Here are some of the very stark realities I have been exposed to this year:
In Indonesia the government dictates what people can say and do. Among the thousands of motorbikes zooming past extravagant government buildings and lavish temples, on roads littered with plastic and produce stands, are people hurrying to and from a job they do not love to make a limited income. Great aspirations are reduced to learning English and finding a career in hospitality.
In the Philippines the bright skyline can barely be seen from miles away through the dense fog of pollution and mountains of trash piled almost as high in neighboring communities. These people boast to live like Americans in a city full of advertisements and shopping malls that you could spend days in after navigating your way through a variety of smells and the honking horns of congested freeways outside.
In Thailand, elderly people get up before the cock crows to carry their food to an overheated, unsanitary market in the hopes of selling enough to afford the roof over their families head. Young women sell their bodies to customers from around the world because it is the quickest way for them to “earn” almost enough to feed their likely fatherless children. They are told their worth by a society that could care less about them and they believe it.

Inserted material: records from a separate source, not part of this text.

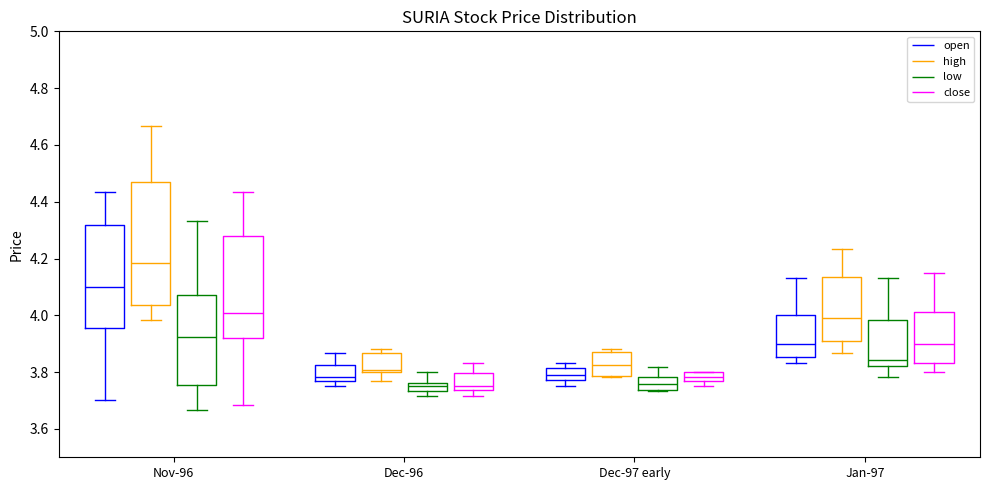

Where does the lower whisker of the box for Nov-96 (low) end on the y-axis? The values are not printed on the chart, so give them approximately, as read against the axis.

3.66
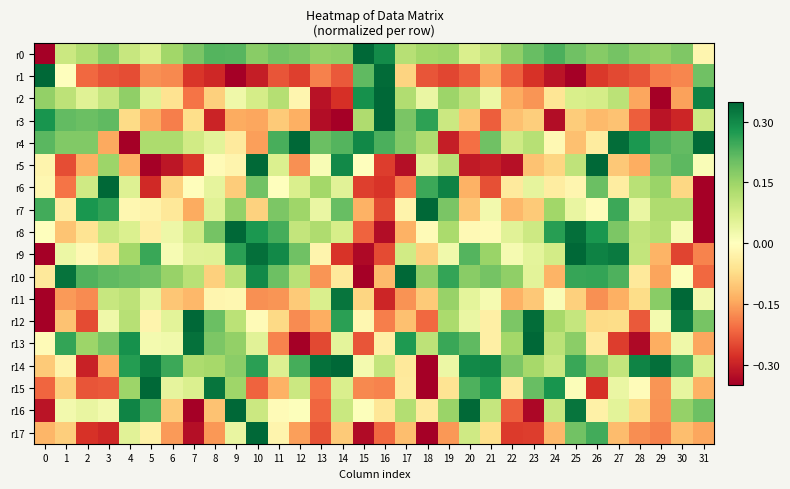

At how many categories does at least one series exceed 0?

32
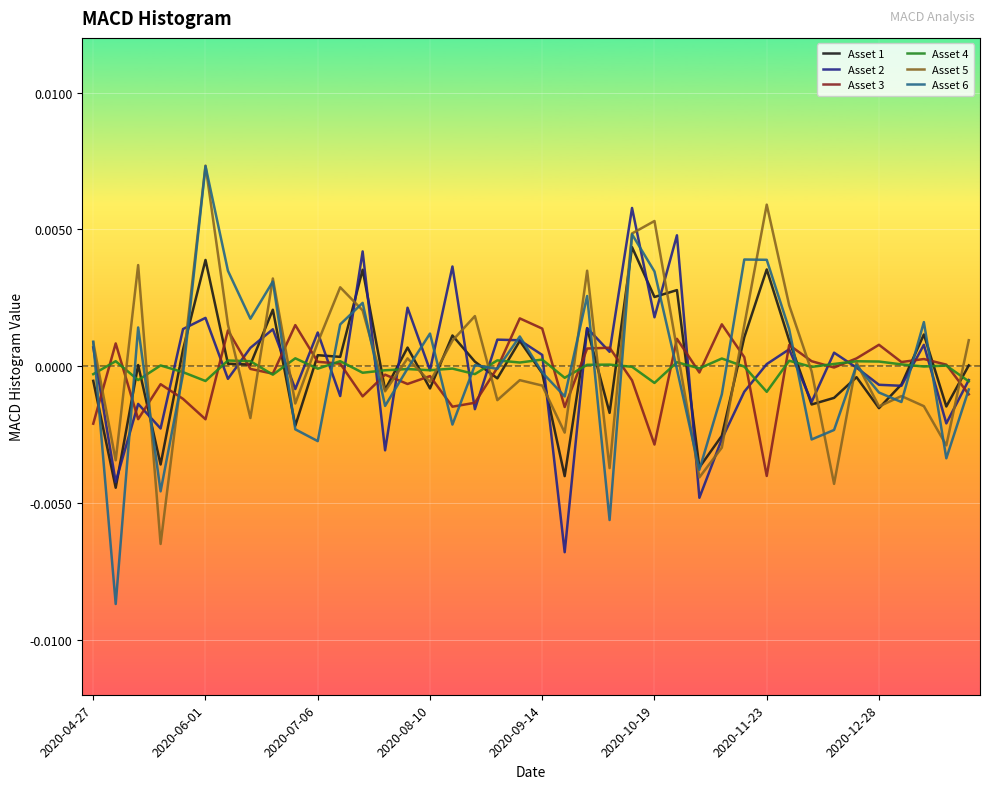

Which series has the largest range (max minus min)?

Asset 6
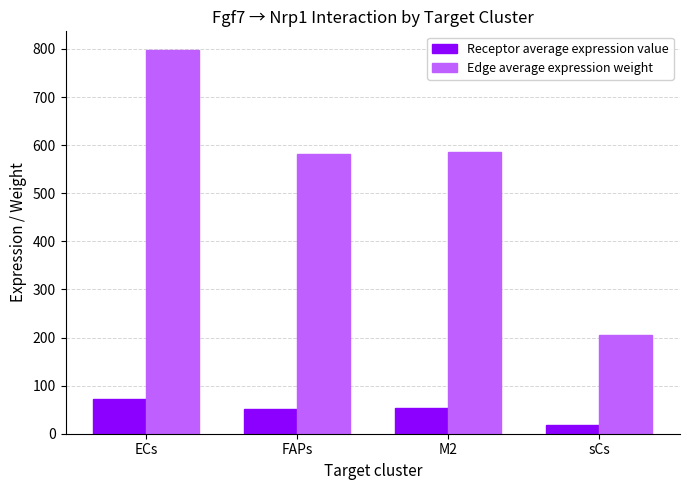

How many bars are there in total?

8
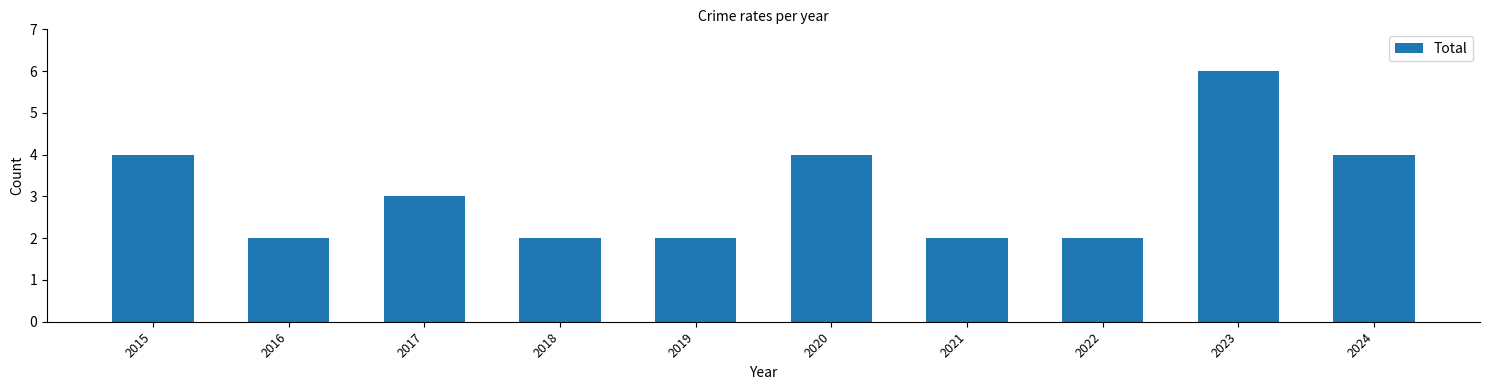

Read the value at 2020.

4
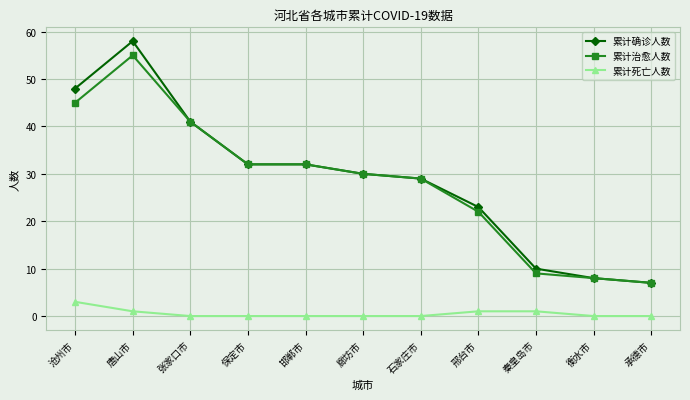

Reading left to right, list all the values displayed in this chart.

累计确诊人数: 48	58	41	32	32	30	29	23	10	8	7
累计治愈人数: 45	55	41	32	32	30	29	22	9	8	7
累计死亡人数: 3	1	0	0	0	0	0	1	1	0	0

In Cambodia, people without limbs try to sell you books about the war that cost them their livelihood. There is a lack of progress that makes you feel as if you are living in a twilight zone, where refrigerators are a luxury and hot dogs are all the rave. You can visit the bridge where Angelina Jolie made a film about the Khmer Rouge and buy iconic red scarves after visiting mass grave sites from the execution of anyone with the mind or the money to threaten the former dictator.

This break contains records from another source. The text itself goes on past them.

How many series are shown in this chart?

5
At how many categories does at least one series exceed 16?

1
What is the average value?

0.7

In Vietnam, the people are told what they can and cannot believe and what they are expected to contribute constantly. As a courtesy, tourists are reminded not to walk through the fields due to land mines and hazardous remnants of warfare. You can ride the bus for 6.000 dong (about 26 cents) from the upscale spas and posh cafes of district 1 all the way to the orphans and auto shops in district 12.

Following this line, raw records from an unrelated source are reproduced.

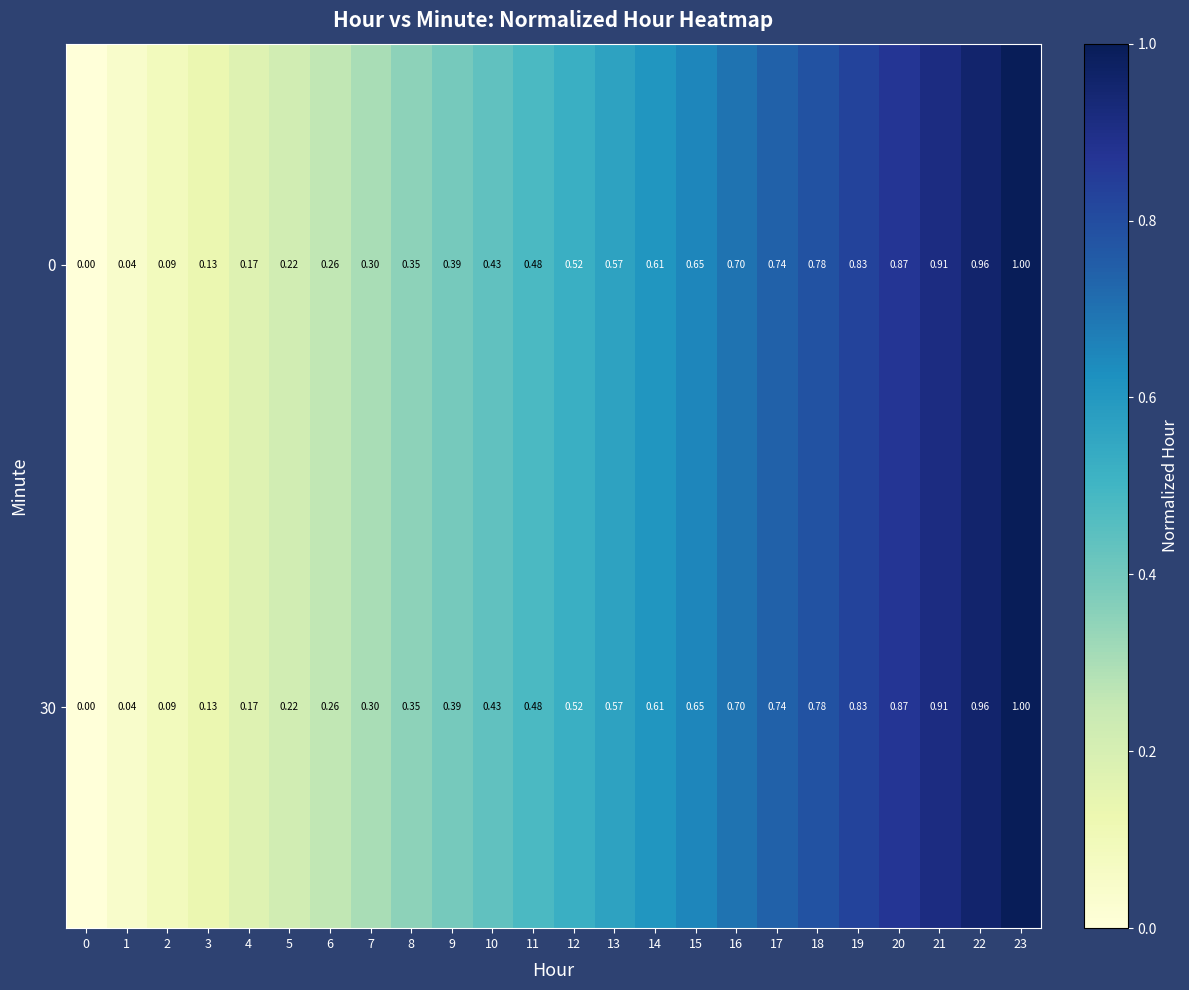

At how many categories does at least one series exceed 0?

23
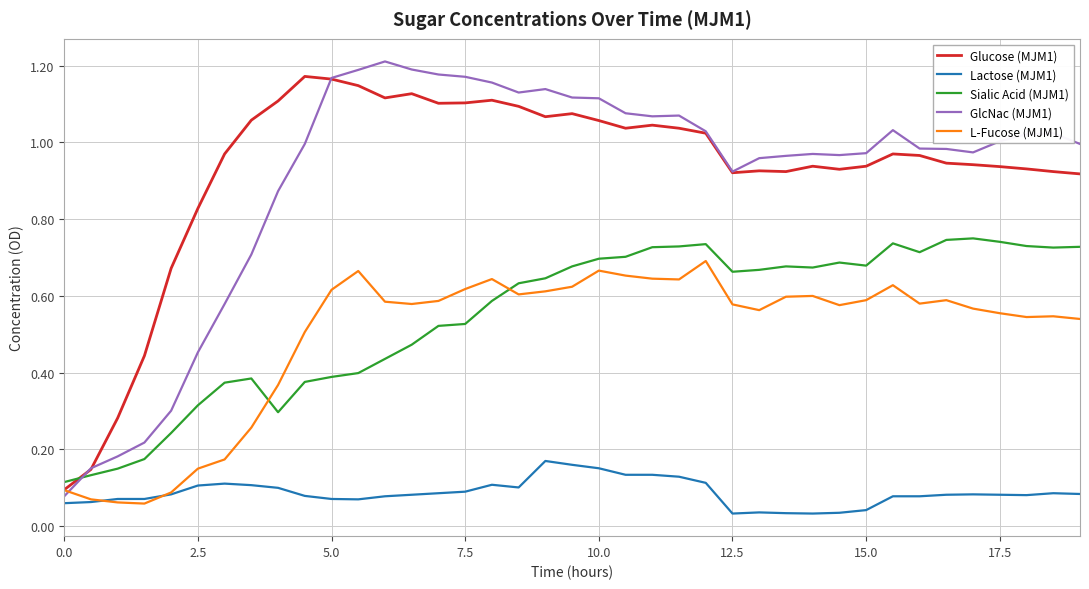

True or false: Sialic Acid (MJM1) and Glucose (MJM1) cross at least once.

True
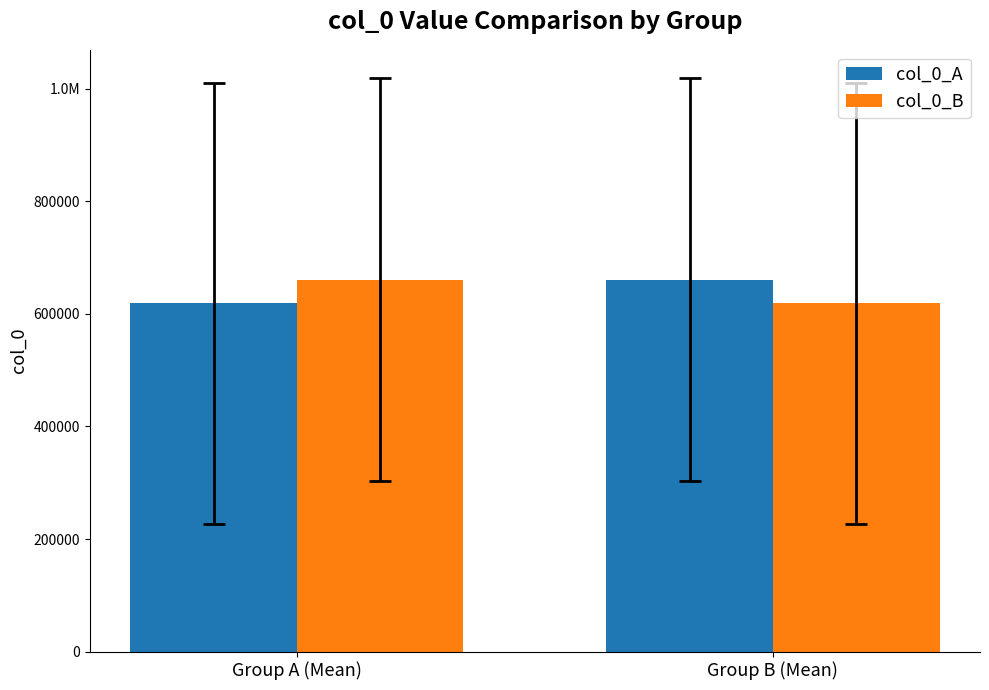

The col_0_A series shows 618726.1 at Group A (Mean). True or false?

True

In Bosnia, the buildings are littered with bullet holes and ruins barely intact stand next to recently renovated hotels and grand shopping centers. The blend of old and new is an attraction in and of itself…you can walk through tunnels that families hurried through when the city was under siege and stand on the edge of a barricade once lined with firearms. Refugees sleep outside the train station in the hope of receiving a blanket and some bread. Most of them have been beaten by authorities, lost their passports at the boarder, and spent every dime they have to get as far as they have.
The small nation of Kosova is still referred to in their former oppressor’s tongue. Different religious groups, patriotic foreigners, and resources hungry nations still cling to the idea that this country should belong to them. The populace has fresh memories of war, scars from vaccinations, and family members that they have yet to be reunited with. Young in their independence, they are eager to catch up to the rest of Europe and earn respect on a global scale.
Today we live in the aftermath of 20th century bloodbaths and the stakes have anything but lowered. My generation got to learn about the never-ending story that is the Cold War. I grew up watching big dogs fight in the little dog’s backyard and declare it an issue of national security.
While we grow increasingly comfortable in our first world bubble, the disparities between “us” and “them” grow starker. Simultaneously, entire groups of people dismiss altogether the reality that the world’s problems affect us, and will eventually be our problems.